If I may venture a thought, Dag, your intellectual dilemma is that you aren't sure how to relate to the transcendent, to the possibility of a moral and creative imagination and freedom that is higher than human laws because it makes those laws possible. Having given up God, you aren't sure how to replace him or the experience of him as the ultimate guarantor of the rightness of our human distinctions. You aren't sure how to make a difference stand and when you see differences eroding thanks, for example, to the insanity of our "human rights" law, you naturally crave more law and order; but how much can you find when you are, as we all are, caught up in mimetic rivalry and, for example, reducing the evil of the Human Rights Tribunal to dirty names they may deserve but should be below you as a thinking person with a command of the language who could take on the freedom to re-assert order in a truly transcendent language? If you truly reject their law, you must take it upon yourself to articulate something higher. But if your knee-jerk assumption is to worship law, you can only fulminate. Respect for law and order sometimes means showing disrespect in a truly creative way.

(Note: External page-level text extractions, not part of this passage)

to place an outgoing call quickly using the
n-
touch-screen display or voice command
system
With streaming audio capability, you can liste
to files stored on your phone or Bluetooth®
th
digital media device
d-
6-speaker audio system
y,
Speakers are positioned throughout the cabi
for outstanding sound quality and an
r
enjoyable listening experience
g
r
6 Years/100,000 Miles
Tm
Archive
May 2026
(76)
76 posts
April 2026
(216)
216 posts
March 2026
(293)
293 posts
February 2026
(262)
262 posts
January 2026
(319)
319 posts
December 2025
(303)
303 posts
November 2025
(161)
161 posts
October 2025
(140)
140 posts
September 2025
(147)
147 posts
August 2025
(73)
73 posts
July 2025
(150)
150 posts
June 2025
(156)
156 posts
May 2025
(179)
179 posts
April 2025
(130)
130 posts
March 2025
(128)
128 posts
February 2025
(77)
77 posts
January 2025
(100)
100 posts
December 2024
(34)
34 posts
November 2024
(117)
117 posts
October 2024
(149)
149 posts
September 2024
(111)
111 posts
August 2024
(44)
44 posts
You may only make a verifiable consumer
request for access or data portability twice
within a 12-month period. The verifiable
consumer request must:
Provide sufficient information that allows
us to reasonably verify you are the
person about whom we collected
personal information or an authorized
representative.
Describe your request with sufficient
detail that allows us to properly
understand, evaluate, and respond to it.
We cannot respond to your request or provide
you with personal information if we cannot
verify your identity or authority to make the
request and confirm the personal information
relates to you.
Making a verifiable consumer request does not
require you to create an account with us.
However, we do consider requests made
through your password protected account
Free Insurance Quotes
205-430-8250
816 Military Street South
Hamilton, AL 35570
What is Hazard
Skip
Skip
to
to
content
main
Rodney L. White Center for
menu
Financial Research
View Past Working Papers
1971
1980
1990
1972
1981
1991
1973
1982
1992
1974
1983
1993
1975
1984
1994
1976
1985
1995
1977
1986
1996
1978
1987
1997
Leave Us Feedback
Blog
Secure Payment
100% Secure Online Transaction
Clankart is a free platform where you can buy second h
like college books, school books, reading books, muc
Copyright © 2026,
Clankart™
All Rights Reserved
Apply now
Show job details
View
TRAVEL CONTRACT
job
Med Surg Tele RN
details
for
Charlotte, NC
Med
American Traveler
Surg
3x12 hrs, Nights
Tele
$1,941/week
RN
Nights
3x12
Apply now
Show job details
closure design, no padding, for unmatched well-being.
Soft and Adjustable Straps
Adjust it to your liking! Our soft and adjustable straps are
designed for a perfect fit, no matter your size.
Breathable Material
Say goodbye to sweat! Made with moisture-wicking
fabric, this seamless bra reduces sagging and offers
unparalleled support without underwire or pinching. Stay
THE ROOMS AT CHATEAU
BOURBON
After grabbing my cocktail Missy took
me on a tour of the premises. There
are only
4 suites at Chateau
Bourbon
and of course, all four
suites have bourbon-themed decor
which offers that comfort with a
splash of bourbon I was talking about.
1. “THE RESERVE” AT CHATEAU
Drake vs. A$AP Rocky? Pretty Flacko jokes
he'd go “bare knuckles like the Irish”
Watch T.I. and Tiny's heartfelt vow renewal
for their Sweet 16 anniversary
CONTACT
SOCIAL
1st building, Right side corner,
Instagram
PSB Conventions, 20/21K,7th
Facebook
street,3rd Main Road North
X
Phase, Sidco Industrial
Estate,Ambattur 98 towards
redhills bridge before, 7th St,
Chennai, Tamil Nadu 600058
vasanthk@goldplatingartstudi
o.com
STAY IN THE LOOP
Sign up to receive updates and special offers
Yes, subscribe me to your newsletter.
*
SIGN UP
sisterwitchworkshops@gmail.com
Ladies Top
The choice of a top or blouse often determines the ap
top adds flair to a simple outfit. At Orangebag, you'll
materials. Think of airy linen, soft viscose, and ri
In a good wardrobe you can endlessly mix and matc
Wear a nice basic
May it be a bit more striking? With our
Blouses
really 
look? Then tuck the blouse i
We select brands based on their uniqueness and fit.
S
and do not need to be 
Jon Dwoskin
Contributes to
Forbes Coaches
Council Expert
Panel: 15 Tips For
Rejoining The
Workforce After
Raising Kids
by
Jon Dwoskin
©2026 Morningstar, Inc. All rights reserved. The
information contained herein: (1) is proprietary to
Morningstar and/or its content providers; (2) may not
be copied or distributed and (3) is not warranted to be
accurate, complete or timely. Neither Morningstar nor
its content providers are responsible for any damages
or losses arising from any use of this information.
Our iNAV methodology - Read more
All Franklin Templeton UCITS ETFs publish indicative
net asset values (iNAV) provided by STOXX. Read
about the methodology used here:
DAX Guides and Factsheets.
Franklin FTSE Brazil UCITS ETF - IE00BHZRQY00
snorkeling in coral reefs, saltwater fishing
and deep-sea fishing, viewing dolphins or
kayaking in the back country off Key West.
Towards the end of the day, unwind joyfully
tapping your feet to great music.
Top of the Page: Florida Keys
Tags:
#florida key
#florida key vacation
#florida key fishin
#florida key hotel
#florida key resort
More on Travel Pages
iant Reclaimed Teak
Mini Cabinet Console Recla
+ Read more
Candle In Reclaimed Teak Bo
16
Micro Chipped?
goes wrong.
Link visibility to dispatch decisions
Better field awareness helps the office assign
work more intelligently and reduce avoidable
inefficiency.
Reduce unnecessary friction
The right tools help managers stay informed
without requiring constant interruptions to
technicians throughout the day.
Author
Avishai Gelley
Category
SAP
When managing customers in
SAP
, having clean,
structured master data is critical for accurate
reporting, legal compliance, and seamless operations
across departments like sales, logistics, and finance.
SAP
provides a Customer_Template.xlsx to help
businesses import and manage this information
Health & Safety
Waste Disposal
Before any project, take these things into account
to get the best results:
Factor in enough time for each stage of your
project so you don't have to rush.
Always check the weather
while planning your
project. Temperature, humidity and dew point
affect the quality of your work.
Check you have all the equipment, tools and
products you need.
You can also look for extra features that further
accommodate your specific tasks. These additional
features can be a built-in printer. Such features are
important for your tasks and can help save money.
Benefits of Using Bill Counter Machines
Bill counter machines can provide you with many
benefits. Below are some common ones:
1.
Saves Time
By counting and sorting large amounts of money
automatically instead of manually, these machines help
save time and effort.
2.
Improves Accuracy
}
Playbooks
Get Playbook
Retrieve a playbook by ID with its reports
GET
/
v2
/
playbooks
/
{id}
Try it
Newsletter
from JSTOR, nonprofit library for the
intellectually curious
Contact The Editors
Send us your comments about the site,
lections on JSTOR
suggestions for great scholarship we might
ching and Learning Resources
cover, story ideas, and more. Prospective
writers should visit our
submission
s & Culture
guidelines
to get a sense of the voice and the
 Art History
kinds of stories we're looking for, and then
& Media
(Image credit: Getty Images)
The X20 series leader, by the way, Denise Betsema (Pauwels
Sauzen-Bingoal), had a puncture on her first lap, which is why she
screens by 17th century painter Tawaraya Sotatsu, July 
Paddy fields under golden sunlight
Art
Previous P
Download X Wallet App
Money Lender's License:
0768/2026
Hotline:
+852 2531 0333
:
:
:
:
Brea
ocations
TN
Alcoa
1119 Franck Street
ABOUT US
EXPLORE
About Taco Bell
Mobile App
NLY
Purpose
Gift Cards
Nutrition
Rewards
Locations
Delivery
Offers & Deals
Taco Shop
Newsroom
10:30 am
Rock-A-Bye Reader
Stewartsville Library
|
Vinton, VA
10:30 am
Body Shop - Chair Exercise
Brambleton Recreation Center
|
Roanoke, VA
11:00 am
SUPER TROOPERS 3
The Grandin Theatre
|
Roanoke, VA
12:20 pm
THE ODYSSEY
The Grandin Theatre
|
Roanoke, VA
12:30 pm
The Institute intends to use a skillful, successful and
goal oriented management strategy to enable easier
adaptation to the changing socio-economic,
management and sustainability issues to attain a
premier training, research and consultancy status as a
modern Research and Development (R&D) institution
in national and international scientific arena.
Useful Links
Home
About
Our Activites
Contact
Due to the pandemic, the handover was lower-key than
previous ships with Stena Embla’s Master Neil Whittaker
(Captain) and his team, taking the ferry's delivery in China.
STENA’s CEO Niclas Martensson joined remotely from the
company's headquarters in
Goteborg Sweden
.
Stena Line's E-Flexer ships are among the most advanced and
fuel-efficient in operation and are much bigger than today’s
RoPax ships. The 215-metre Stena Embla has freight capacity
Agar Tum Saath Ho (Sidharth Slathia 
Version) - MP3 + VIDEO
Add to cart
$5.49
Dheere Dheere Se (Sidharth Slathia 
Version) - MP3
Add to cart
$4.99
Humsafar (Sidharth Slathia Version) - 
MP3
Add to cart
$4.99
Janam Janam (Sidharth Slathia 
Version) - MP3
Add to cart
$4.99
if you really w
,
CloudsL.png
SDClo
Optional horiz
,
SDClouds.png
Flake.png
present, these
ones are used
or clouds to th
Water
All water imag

Just saw this passage from Rene Girard:

The more these rivalries are aggravated, the more the roles of model, obstacle, and imitator become interchangeable at the heart of the mimetic conflict. In short, to the extent that their antagonism becomes embittered, a paradox occurs: the antagonists resemble one another more and more. They confront one another all the more implacably because their conflict dissolves the real differences that formerly separated them. Envy, jealousy, and hate render alike those they posses, but in our world people tend to misunderstand or ignore the resemblances and identities that these passions generate. They have ears only for the deceptive celebration of differences, which rages more than ever in our societies, not because real differences are increasing but because they are disappearing.

We must love the God, the infinite, that is the guarantor of our *Shared* creative potential to create, through free debate, through innovative suggestions and feedback, new, real, distinctions that hold meaning and create order. In other words, either you believe the possibilities for our shared ordering of our common humanity are inexhaustible - that we can create new and meaningful ways to distinguish ourselves as individuals from each other, or you don't and you collapse into worship of some law or some name calling as if you were a member of the "human rights" tribunal and its Utopian world view of happiness through a law of pointing fingers at white men in black hats.